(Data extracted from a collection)

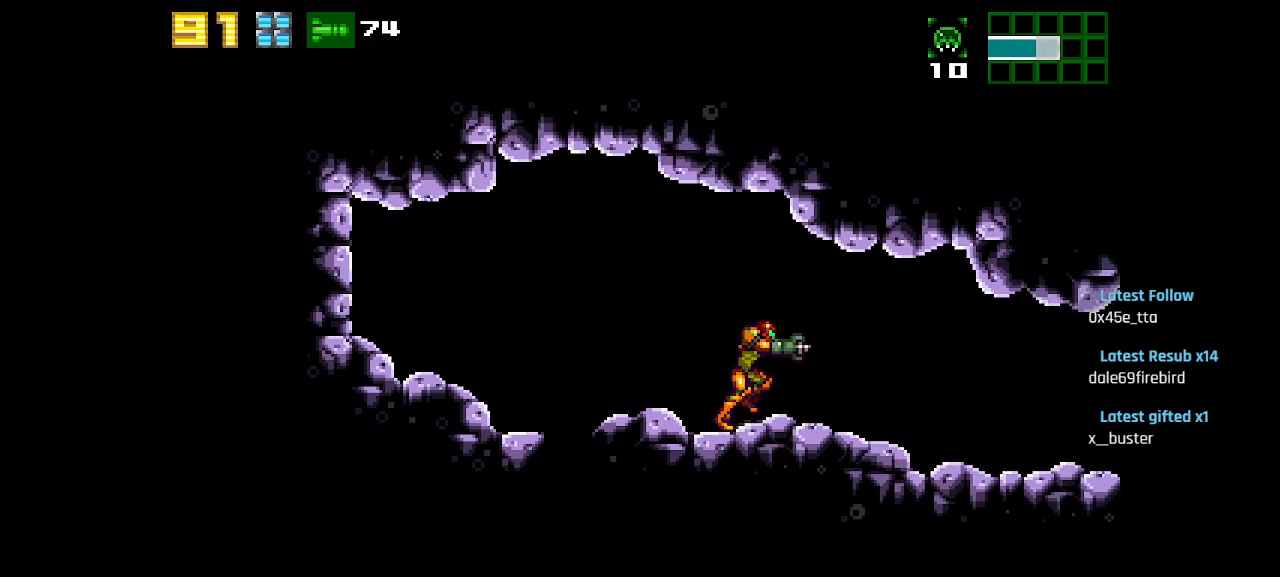
{"buttons": [], "left_stick": "center", "right_stick": "center", "events": [[50, "SQUARE", "down"], [117, "SQUARE", "up"], [183, "SQUARE", "down"], [233, "SQUARE", "up"], [267, "SQUARE", "down"], [350, "SQUARE", "up"], [400, "SQUARE", "down"], [467, "SQUARE", "up"]]}
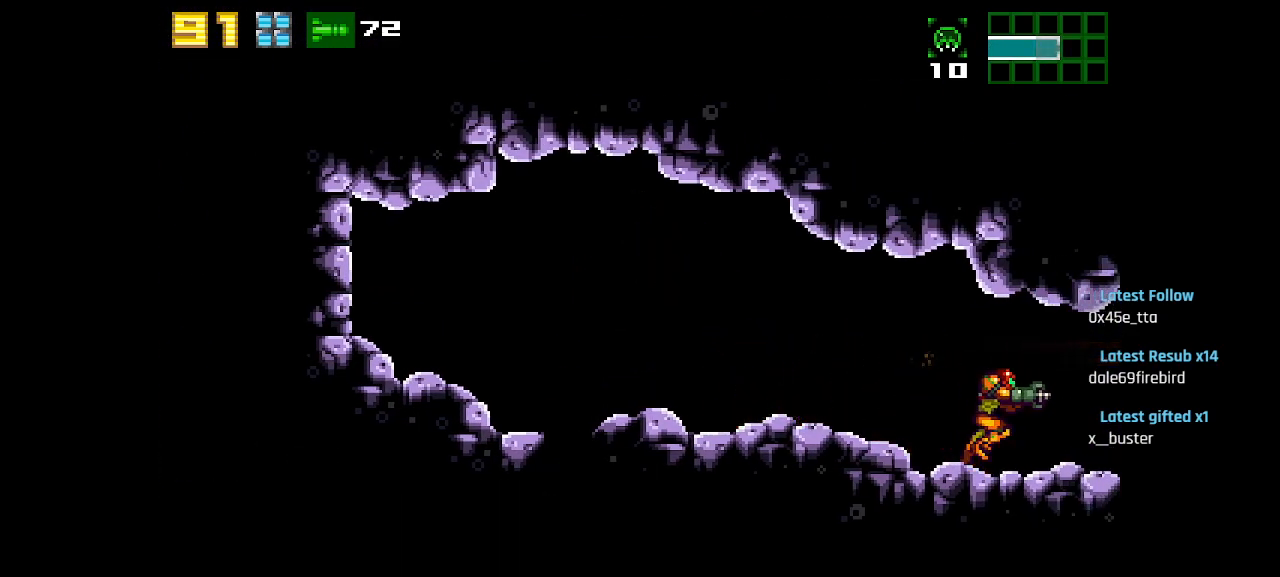
{"buttons": [], "left_stick": "center", "right_stick": "center", "events": [[117, "R2", "down"], [233, "R2", "up"]]}
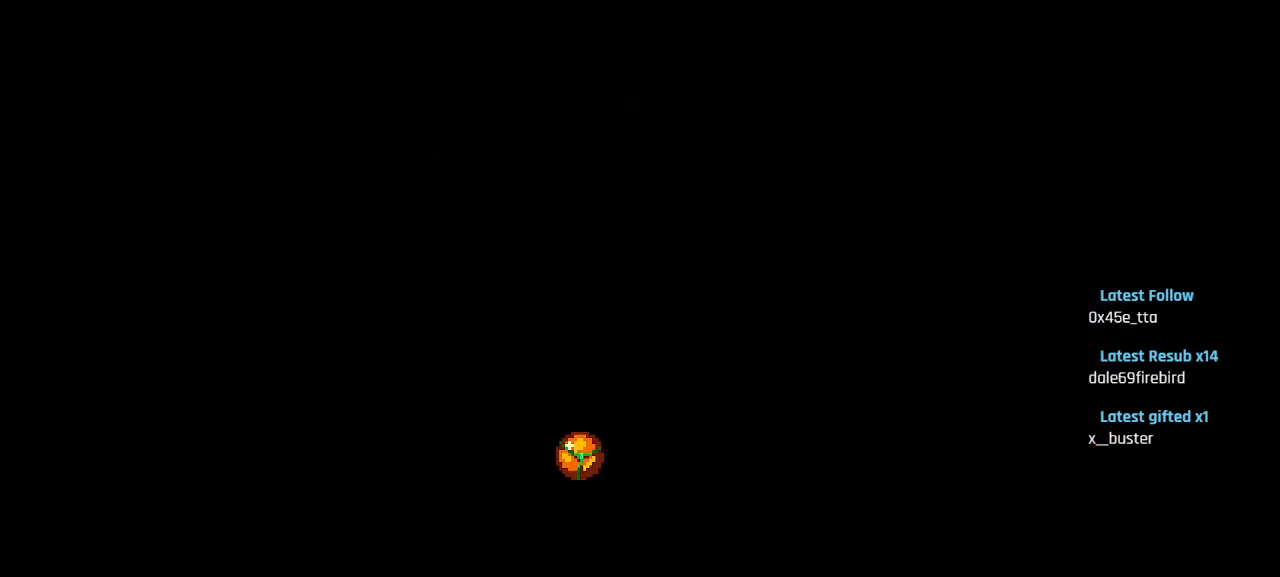
{"buttons": [], "left_stick": "center", "right_stick": "center", "events": []}
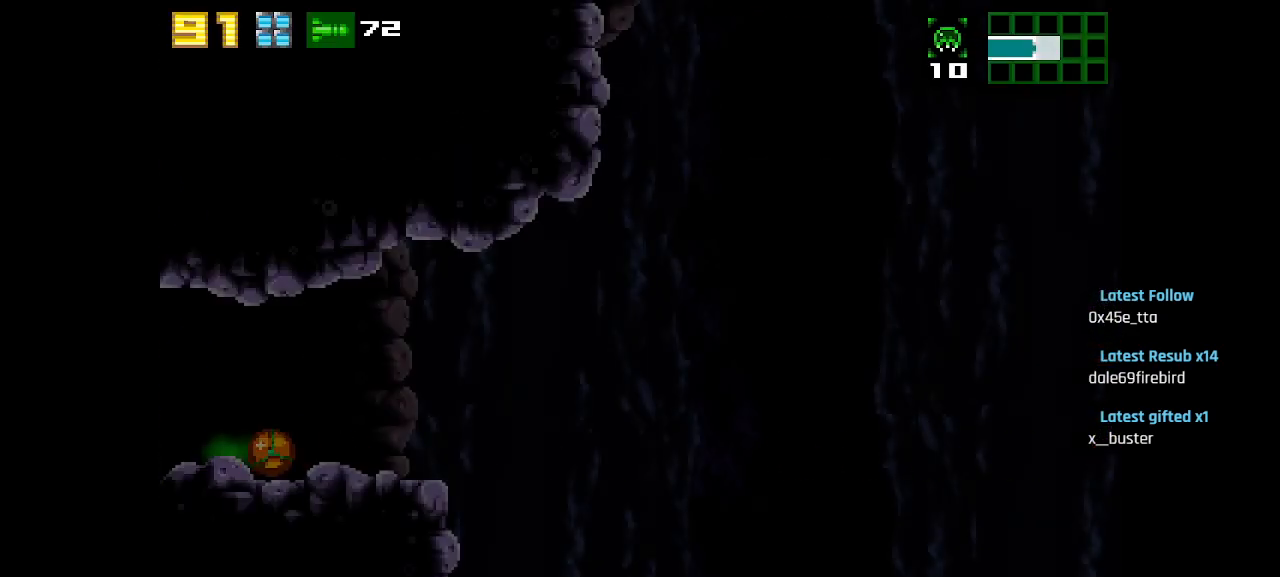
{"buttons": [], "left_stick": "center", "right_stick": "center", "events": []}
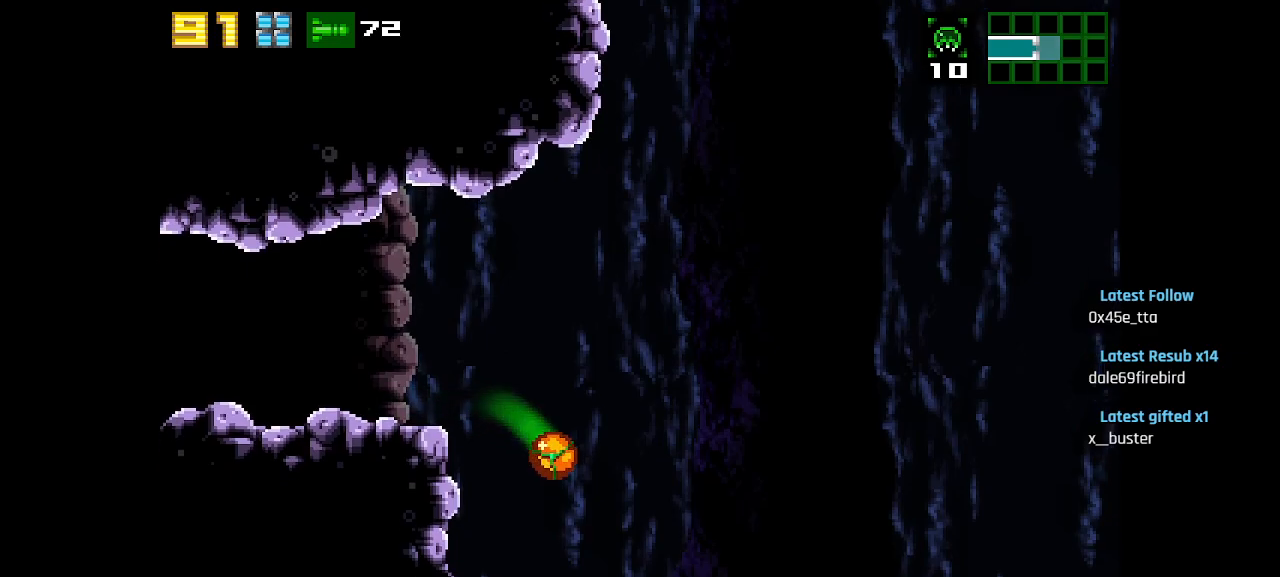
{"buttons": [], "left_stick": "center", "right_stick": "center", "events": []}
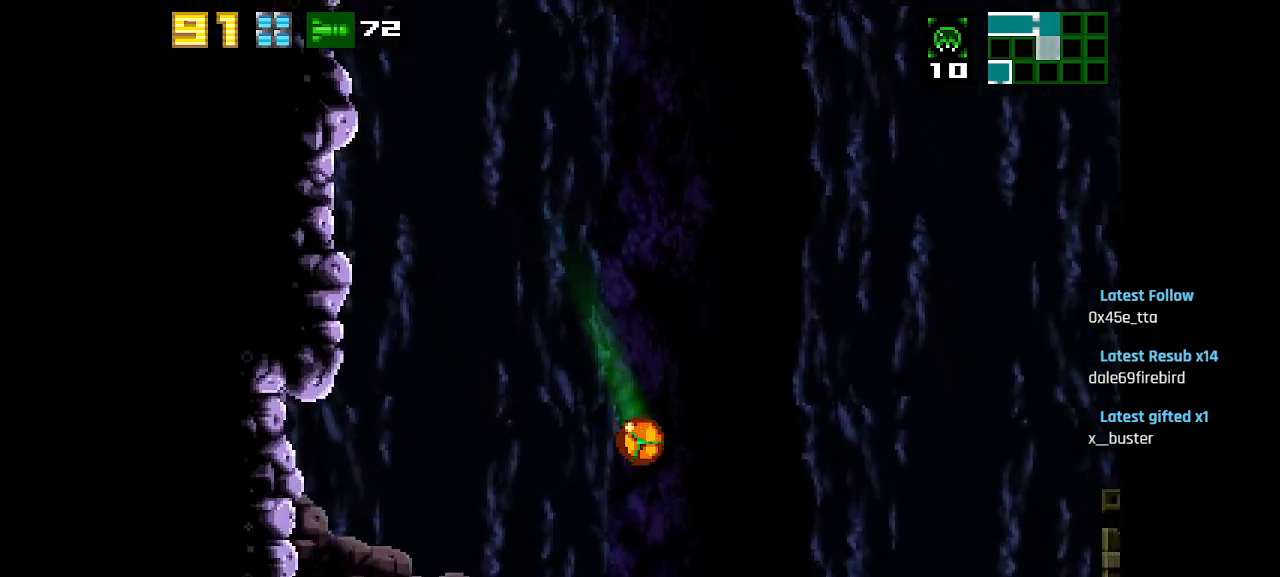
{"buttons": [], "left_stick": "center", "right_stick": "center", "events": []}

(Activity) Each record should be copied exactly, and each image left out.

(Task output)
{"buttons": [], "left_stick": "center", "right_stick": "center", "events": [[50, "SQUARE", "down"], [117, "SQUARE", "up"], [183, "SQUARE", "down"], [233, "SQUARE", "up"], [267, "SQUARE", "down"], [350, "SQUARE", "up"], [400, "SQUARE", "down"], [467, "SQUARE", "up"]]}
{"buttons": [], "left_stick": "center", "right_stick": "center", "events": [[117, "R2", "down"], [233, "R2", "up"]]}
{"buttons": [], "left_stick": "center", "right_stick": "center", "events": []}
{"buttons": [], "left_stick": "center", "right_stick": "center", "events": []}
{"buttons": [], "left_stick": "center", "right_stick": "center", "events": []}
{"buttons": [], "left_stick": "center", "right_stick": "center", "events": []}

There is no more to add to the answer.